The Federal Rules of Civil Procedure generally allow for broad discovery, authorizing parties to obtain discovery regarding "any non-privileged matter that is relevant to any party's claim or defense." Fed. R. Civ. P. 26(b)(1). Also, "[f]or good cause, the court may order discovery of any matter relevant to the subject matter involved in the action." Id. Relevant information for discovery purposes includes any information "reasonably calculated to lead to the discovery of admissible evidence," and need not be admissible at trial to be discoverable. Id. There is no requirement that the information sought directly relate to a particular issue in the case. Rather, relevance encompasses any matter that "bears on" or could reasonably lead to matter that could bear on, any issue that is or may be presented in the case. Oppenheimer Fund, Inc. v. Sanders, 437 U.S. 340, 354 (1978). District courts have broad discretion to determine relevancy for discovery purposes. See Hallett v. Morgan, 296 F.3d 732, 751 (9th Cir. 2002). Similarly, district courts have broad discretion to limit discovery where the discovery sought is "unreasonably cumulative or duplicative, or can be obtained from some other source that is more convenient, less burdensome, or less expensive." Fed. R. Civ. P. 26(b)(2)(C). Limits also should be imposed where the burden or expense outweighs the likely benefits. Id.

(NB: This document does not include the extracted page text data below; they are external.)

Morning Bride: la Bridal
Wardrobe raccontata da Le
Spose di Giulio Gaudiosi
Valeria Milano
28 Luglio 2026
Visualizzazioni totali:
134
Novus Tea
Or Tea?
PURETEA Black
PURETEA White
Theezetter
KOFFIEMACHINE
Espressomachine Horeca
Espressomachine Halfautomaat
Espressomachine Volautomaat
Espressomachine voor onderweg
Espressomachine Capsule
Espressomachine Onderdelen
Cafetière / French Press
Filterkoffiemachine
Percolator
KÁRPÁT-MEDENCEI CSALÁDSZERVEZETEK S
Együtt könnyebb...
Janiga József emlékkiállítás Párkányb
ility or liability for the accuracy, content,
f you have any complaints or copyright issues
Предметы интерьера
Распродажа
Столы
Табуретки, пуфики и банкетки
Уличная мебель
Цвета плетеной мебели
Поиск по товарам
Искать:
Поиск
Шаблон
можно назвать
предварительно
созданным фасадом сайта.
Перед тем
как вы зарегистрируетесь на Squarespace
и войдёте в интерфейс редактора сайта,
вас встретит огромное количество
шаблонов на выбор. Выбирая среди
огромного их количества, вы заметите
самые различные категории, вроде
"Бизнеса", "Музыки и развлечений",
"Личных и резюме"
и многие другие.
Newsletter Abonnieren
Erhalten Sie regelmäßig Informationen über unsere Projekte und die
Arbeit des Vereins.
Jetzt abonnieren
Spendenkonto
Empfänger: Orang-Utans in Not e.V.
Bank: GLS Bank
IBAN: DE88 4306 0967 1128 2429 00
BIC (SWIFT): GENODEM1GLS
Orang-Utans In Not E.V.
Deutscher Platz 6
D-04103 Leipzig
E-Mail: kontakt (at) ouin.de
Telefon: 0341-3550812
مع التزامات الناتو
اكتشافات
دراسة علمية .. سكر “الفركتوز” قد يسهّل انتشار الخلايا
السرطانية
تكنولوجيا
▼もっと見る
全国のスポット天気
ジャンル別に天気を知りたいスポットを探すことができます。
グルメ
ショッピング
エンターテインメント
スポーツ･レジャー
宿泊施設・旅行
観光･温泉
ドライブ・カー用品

A party may request the production of any document within the scope of Rule 26(b). Fed. R. Civ. P. 34(a). "For each item or category, the response must either state that inspection and related activities will be permitted as requested or state an objection to the request, including the reasons." Id. at 34(b). The responding party is responsible for all items in "the responding party's possession, custody, or control." Id. at 34(a)(1). Actual possession, custody or control is not required. Rather, "[a] party may be ordered to produce a document in the possession of a non-party entity if that party has a legal right to obtain the document or has control over the entity who is in possession of the document. Soto v. City of Concord, 162 F.R.D. 603, 620 (N.D.Cal.1995).


By its terms, RFP No. 5 does not require the disclosure of the services ordered by customers or the pricing of those services. It only requires the production from relevant SLAs of statements in those SLAs regarding network reliability and redundancy, procedures regarding outages, and whether a customer has "protected" service. Other services provided to customers and pricing information for the services ordered is not required by the RFP.

While that is a sufficient basis on which to sustain Plaintiff's objection, the Court also agrees with Plaintiff that because it is relying solely upon a theory of loss of use, a theory accepted under California law, whether or not it lost revenue or actually had to rent substitute property is not relevant. (ECF No. 39-1 at 3-5). Defendant's reliance on cases from outside of California and applying the laws of other states is misplaced. Interestingly, one of the cases cited by Defendant actually supports Plaintiff's position. In MCI v. Patriot Engineering & Environmental, Inc., 487 F.Supp.2d 1029 (S.D. Ill. 2007), the court found that value for loss of use of a telecommunications cable is often measured by the reasonable rental value of the property in the market area. Id. at 1035. The court ultimately found that the measure used, which included a one-time fee for a yearly rental, was unreasonable. Id. at 1041.

Defendant also claims that Plaintiff did not live up to its agreement to produce the SLAs for the 39 customers identified as having lost service. Defendant asserts that only 31 were produced. Plaintiff claims that it produced 38 redacted SLAs and could not locate one after a diligent effort. This is sufficient.

Conclusion For the foregoing reasons, Plaintiff's objections to RFP No. 5 are sustained. Plaintiff need not respond further.